The value of lim (n sin 5x) / (sin 3x) as x approaches 0 is
Understand the Problem
The question is asking for the value of a limit as x approaches 0 for the expression (n sin(5x)) / (sin(3x)). This requires applying limit properties and potentially L'Hôpital's rule if the limit evaluates to an indeterminate form.
Answer
The answer is $\frac{5n}{3}$.
Answer for screen readers
The final answer is: $$ \frac{5n}{3} $$
Steps to Solve
- Set up the limit expression
We want to evaluate the limit: $$ \lim_{x \to 0} \frac{n \sin(5x)}{\sin(3x)} $$
- Apply L'Hôpital's Rule
Since substituting $x = 0$ leads to the form $\frac{0}{0}$, we can apply L'Hôpital's Rule. This requires differentiating the numerator and denominator:
- The derivative of the numerator $n \sin(5x)$ is $n \cdot 5 \cos(5x)$.
- The derivative of the denominator $\sin(3x)$ is $3 \cos(3x)$.
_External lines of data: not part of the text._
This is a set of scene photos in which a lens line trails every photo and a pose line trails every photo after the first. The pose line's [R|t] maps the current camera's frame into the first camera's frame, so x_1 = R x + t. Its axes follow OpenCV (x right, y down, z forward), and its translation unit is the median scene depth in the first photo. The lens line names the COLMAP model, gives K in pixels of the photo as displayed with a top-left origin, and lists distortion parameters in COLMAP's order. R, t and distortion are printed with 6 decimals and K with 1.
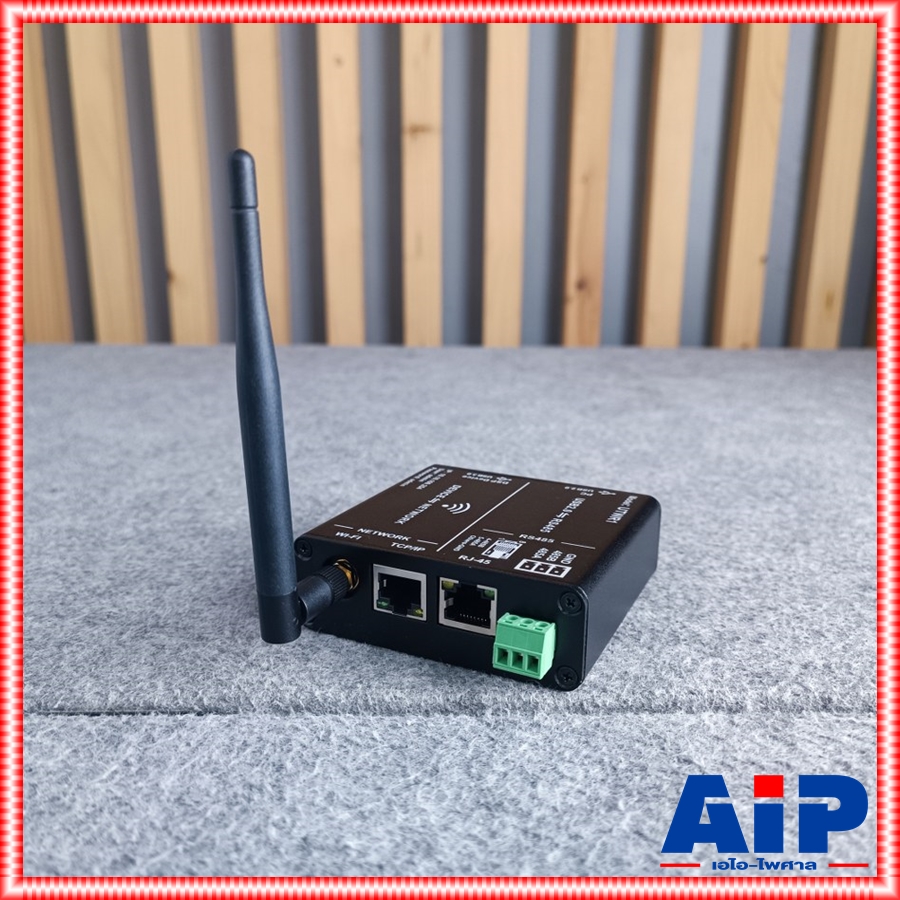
lens RADIAL K [[873.0, 0, 452.0], [0, 873.0, 477.4], [0, 0, 1]] dist [-0.092372, 0.231561]
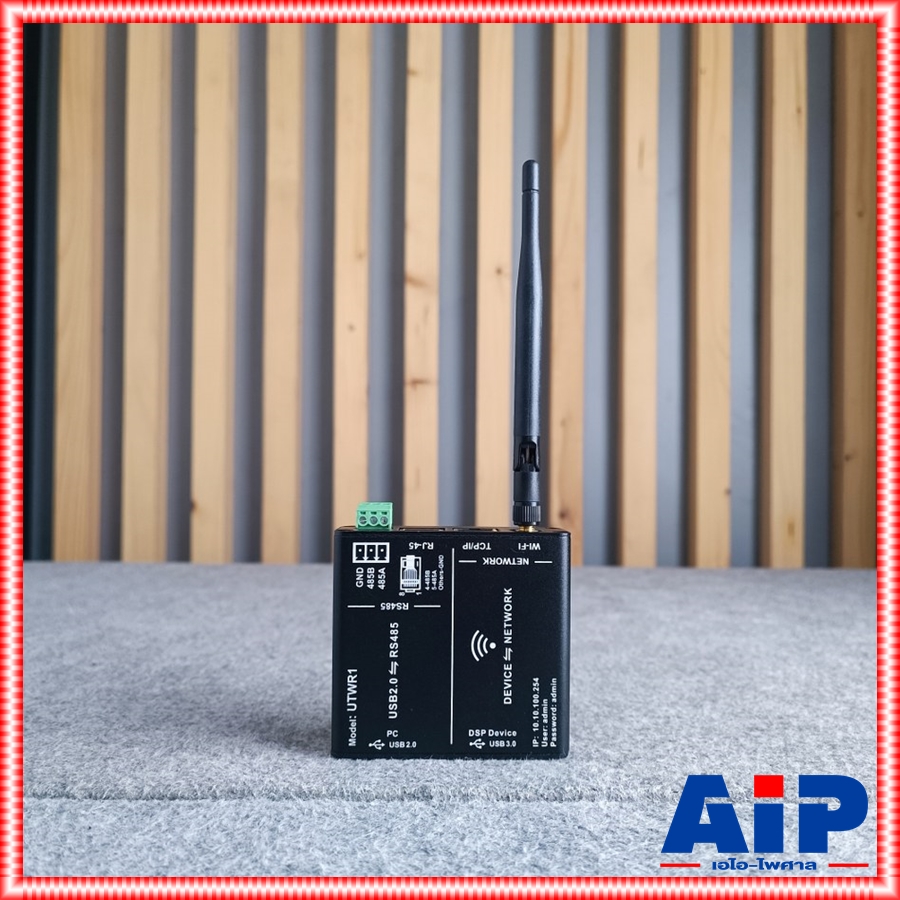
lens RADIAL K [[873.0, 0, 452.0], [0, 873.0, 477.4], [0, 0, 1]] dist [-0.092372, 0.231561]
pose [[0.999962, 0.001236, -0.008676, 0.049856], [-0.003534, 0.962796, -0.270207, 0.098576], [0.008020, 0.270227, 0.962763, -0.243487]]
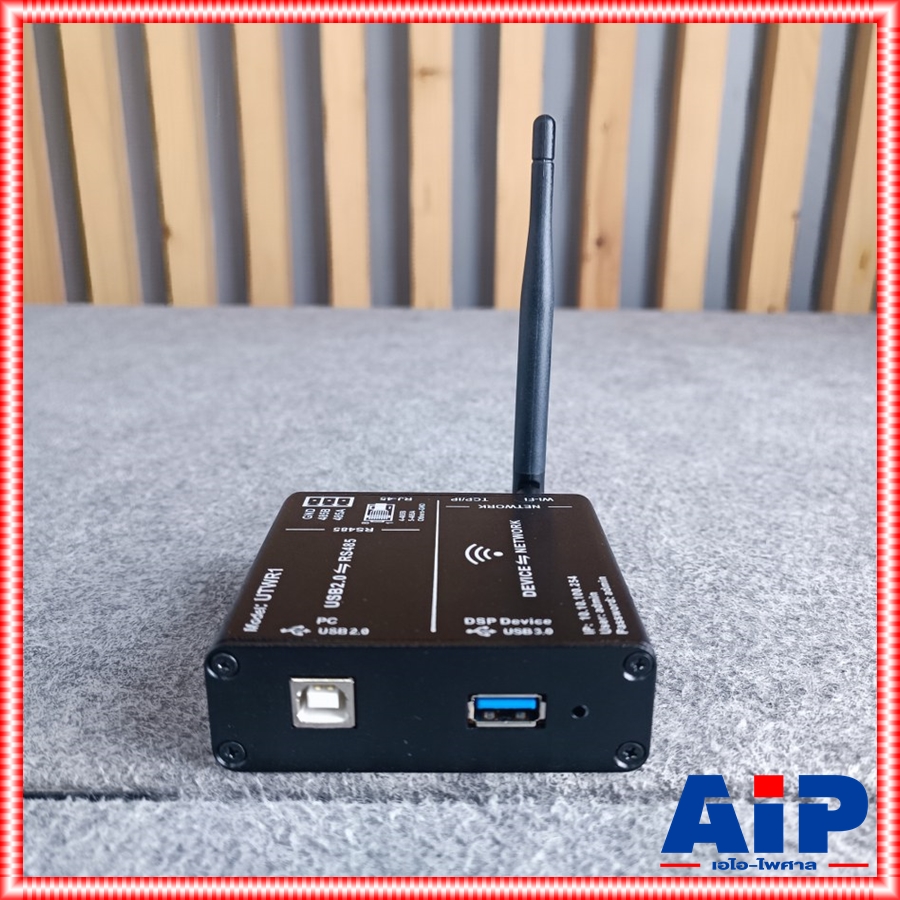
lens RADIAL K [[873.0, 0, 452.0], [0, 873.0, 477.4], [0, 0, 1]] dist [-0.092372, 0.231561]
pose [[0.999895, 0.006353, -0.013061, 0.008033], [-0.005701, 0.998765, 0.049351, -0.038517], [0.013358, -0.049271, 0.998696, 0.144145]]
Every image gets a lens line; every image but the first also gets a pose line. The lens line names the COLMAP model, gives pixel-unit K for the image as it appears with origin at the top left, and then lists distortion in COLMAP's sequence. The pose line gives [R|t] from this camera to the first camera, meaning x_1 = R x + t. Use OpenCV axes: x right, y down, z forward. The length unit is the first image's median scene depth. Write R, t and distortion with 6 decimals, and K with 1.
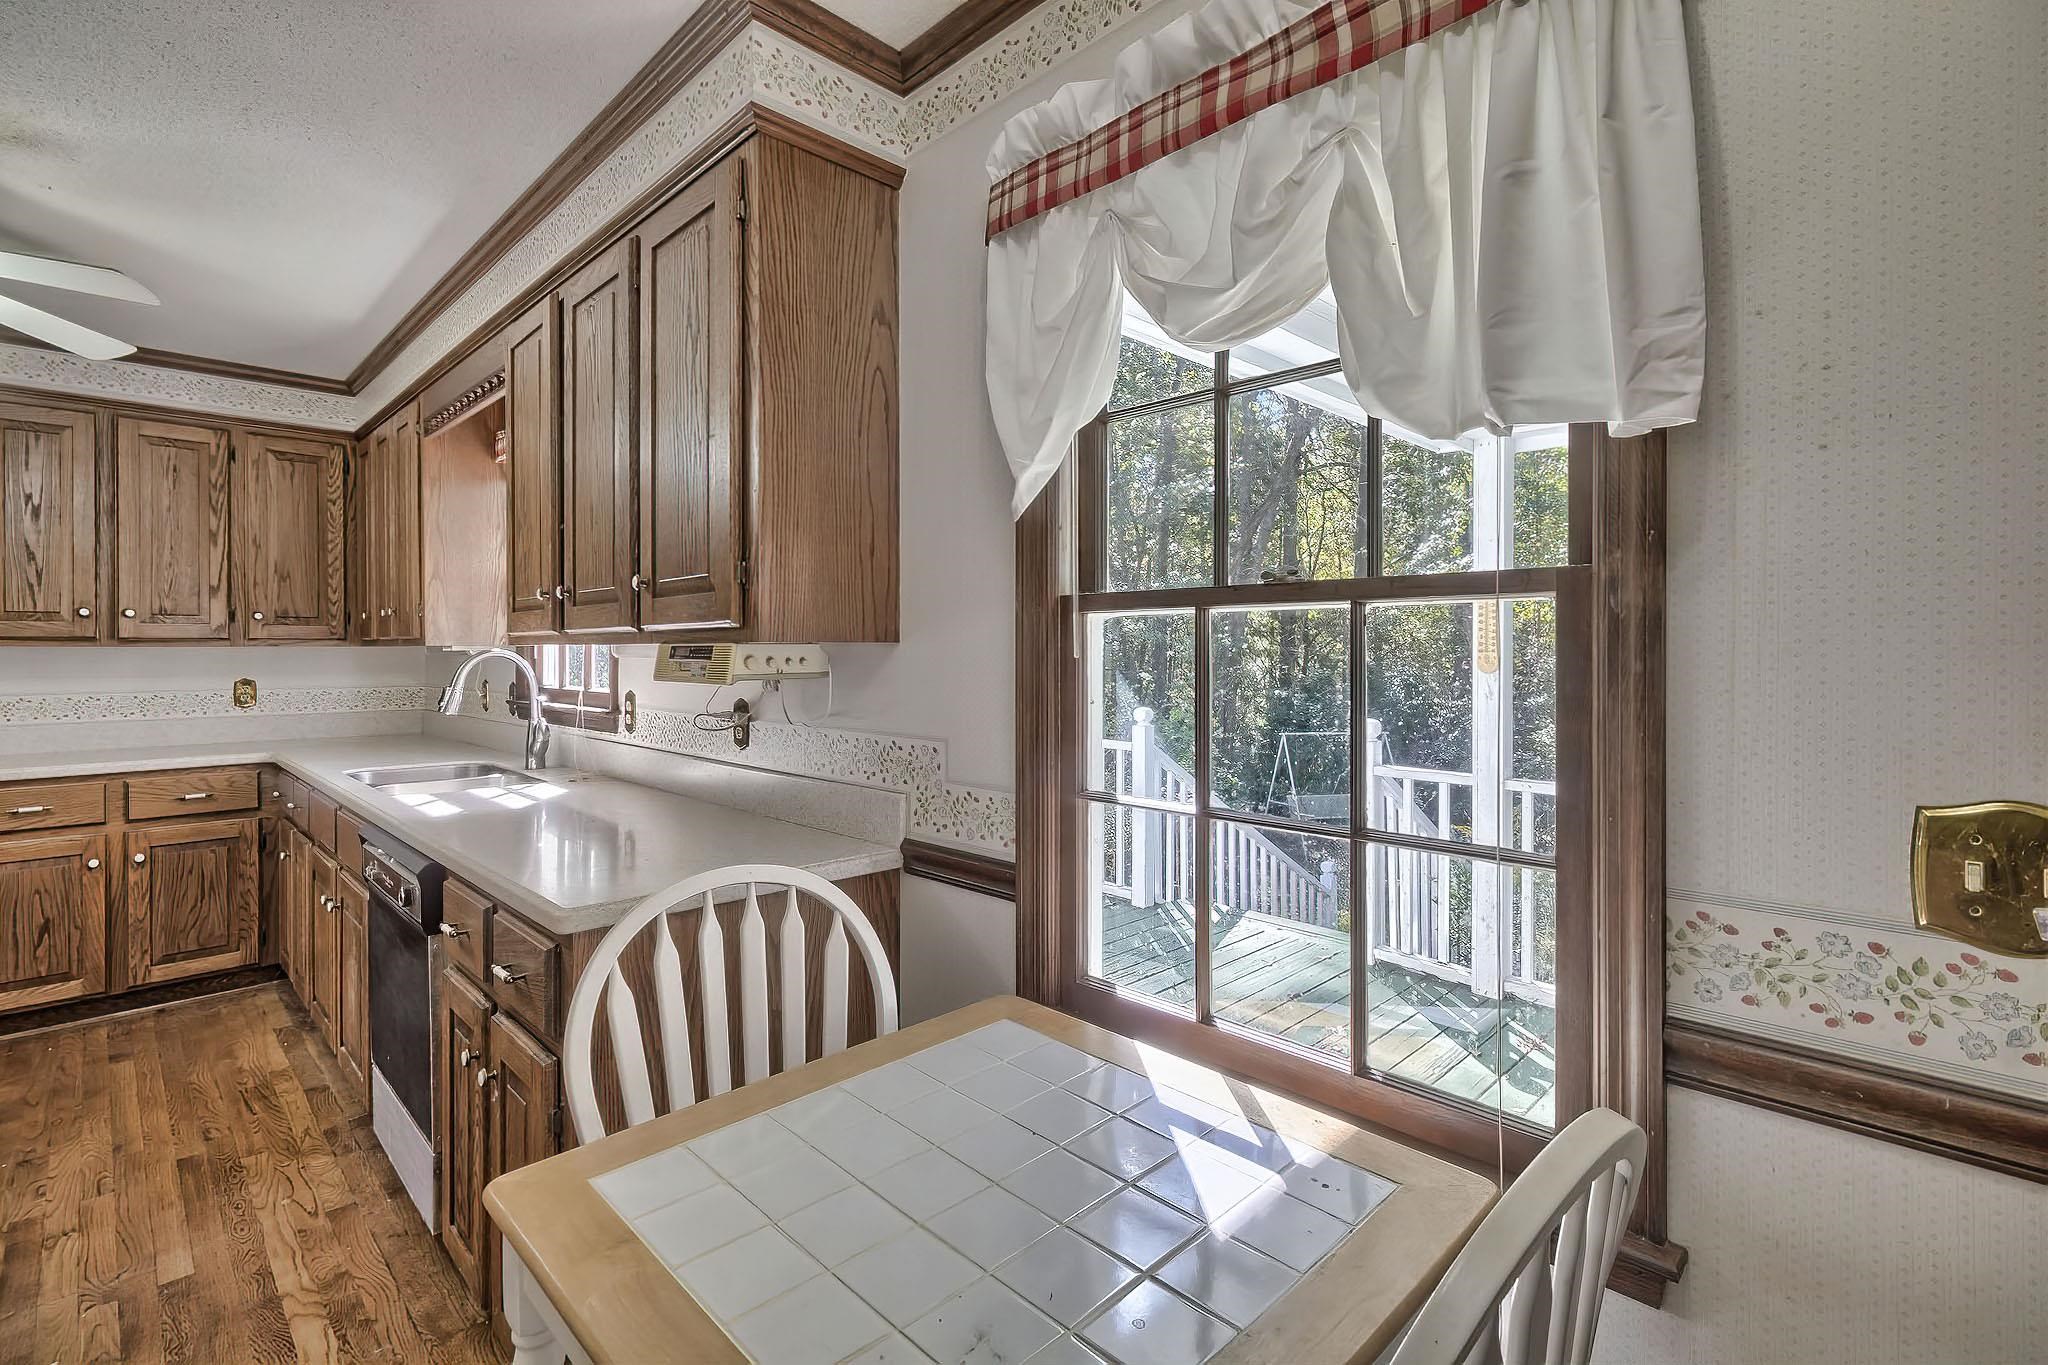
lens RADIAL K [[939.3, 0, 1022.4], [0, 939.3, 650.7], [0, 0, 1]] dist [0.007102, -0.001454]
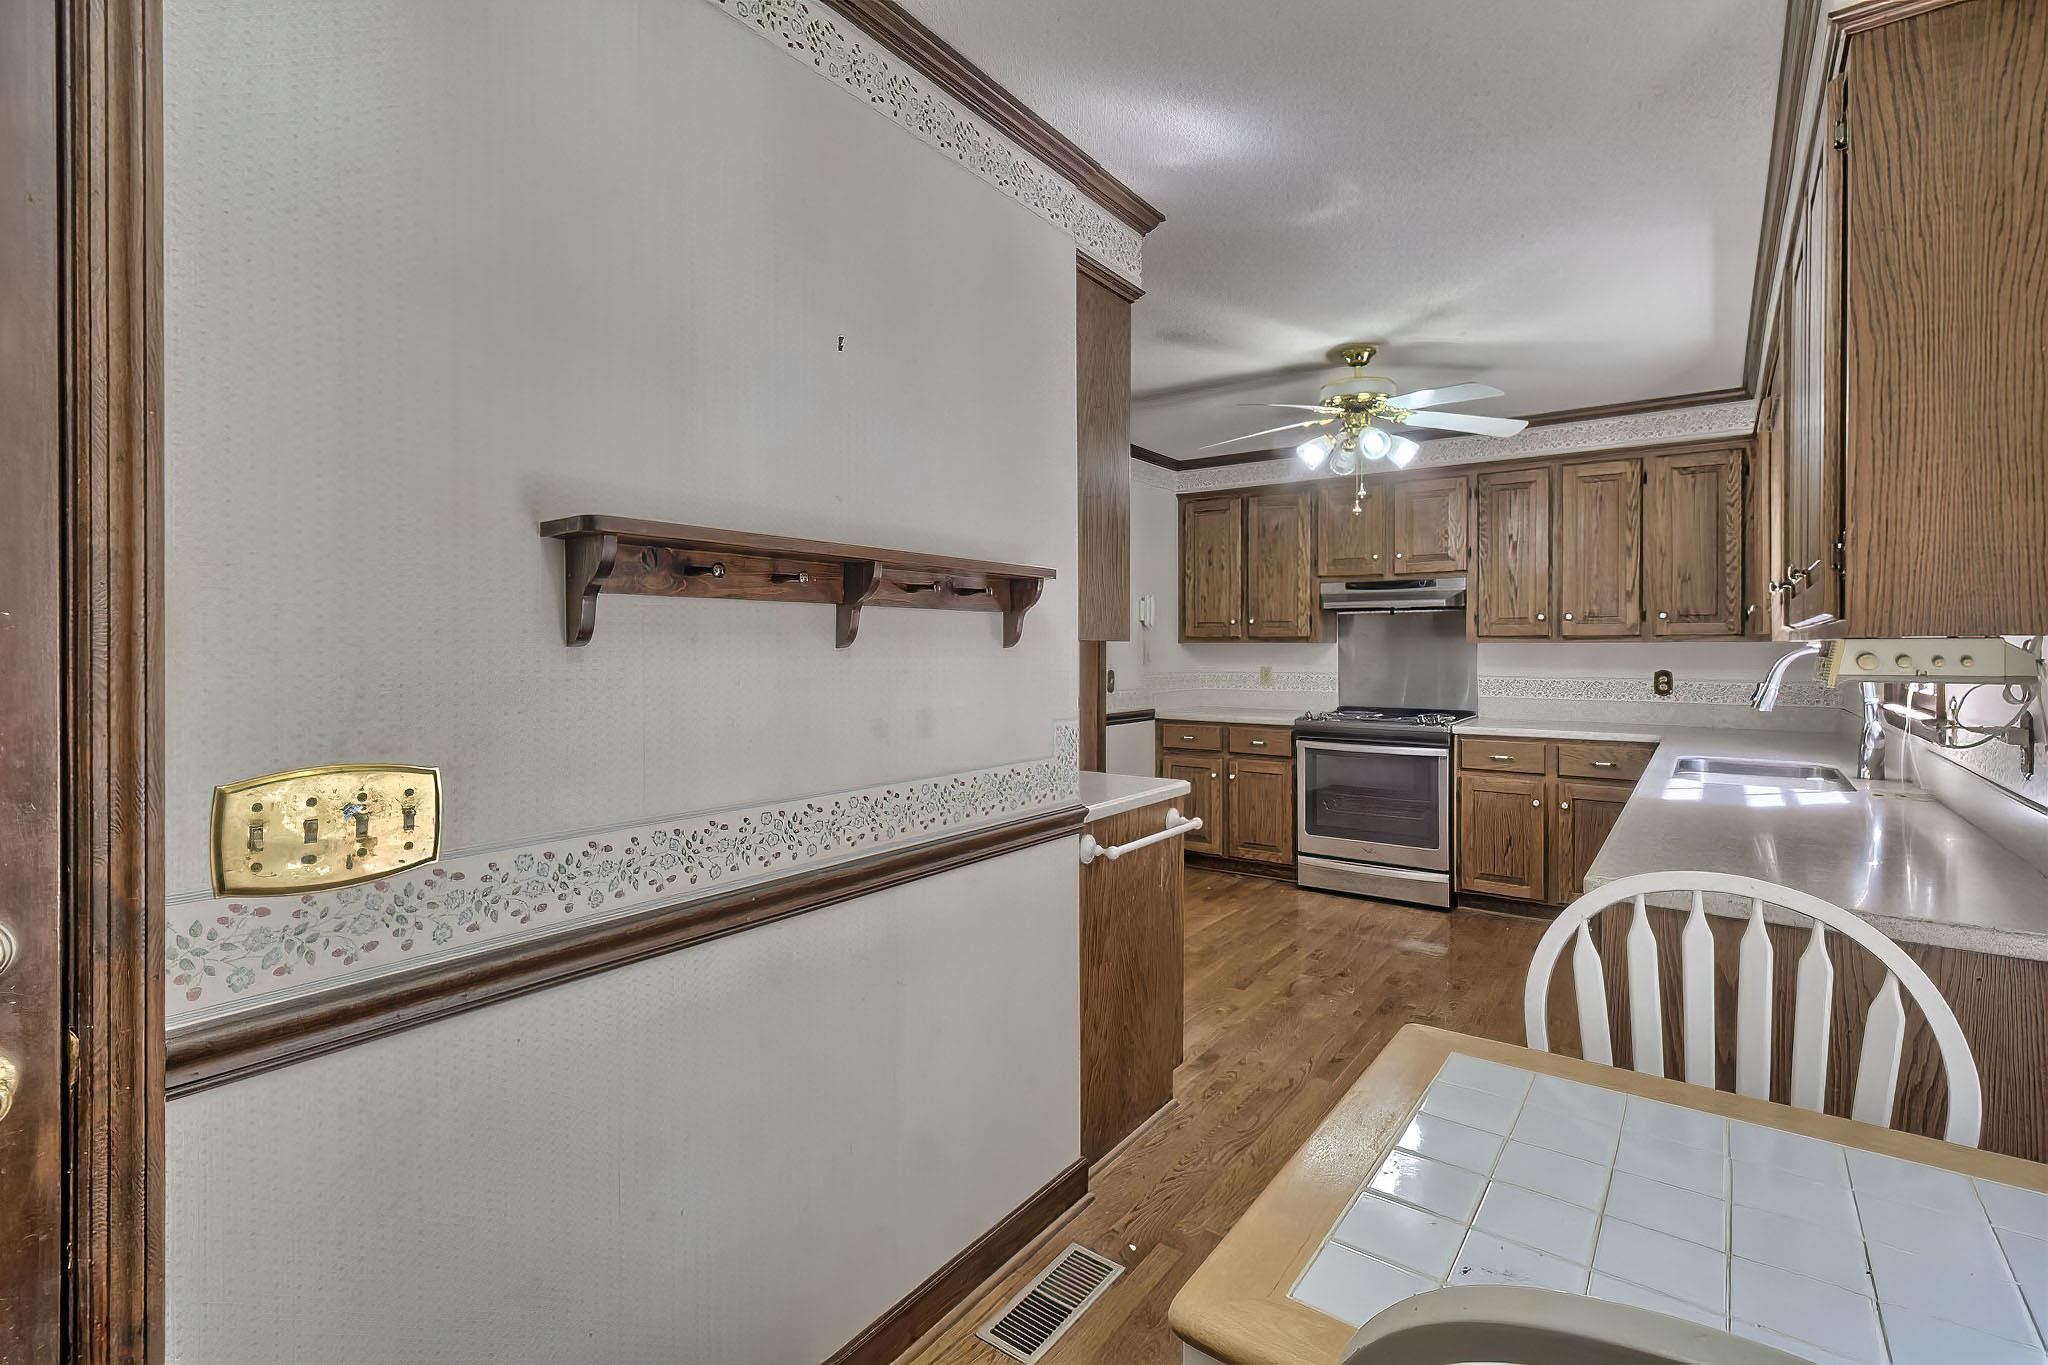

So, we will evaluate the limit: $$ \lim_{x \to 0} \frac{n \cdot 5 \cos(5x)}{3 \cos(3x)} $$
- Evaluate the limit as x approaches 0
Substituting $x = 0$ into the differentiated expression: $$ \frac{n \cdot 5 \cos(0)}{3 \cos(0)} = \frac{n \cdot 5}{3} $$
Since $\cos(0) = 1$.
- Write the final result
Thus, we find: $$ \lim_{x \to 0} \frac{n \sin(5x)}{\sin(3x)} = \frac{5n}{3} $$
The final answer is: $$ \frac{5n}{3} $$
More Information
This limit utilizes the relationship $\lim_{u \to 0} \frac{\sin(u)}{u} = 1$, which helps simplify trigonometric expressions as they approach zero.
Tips
- Not recognizing the indeterminate form $\frac{0}{0}$ and skipping L'Hôpital's Rule.
- Forgetting to differentiate both the numerator and denominator when applying L'Hôpital's Rule.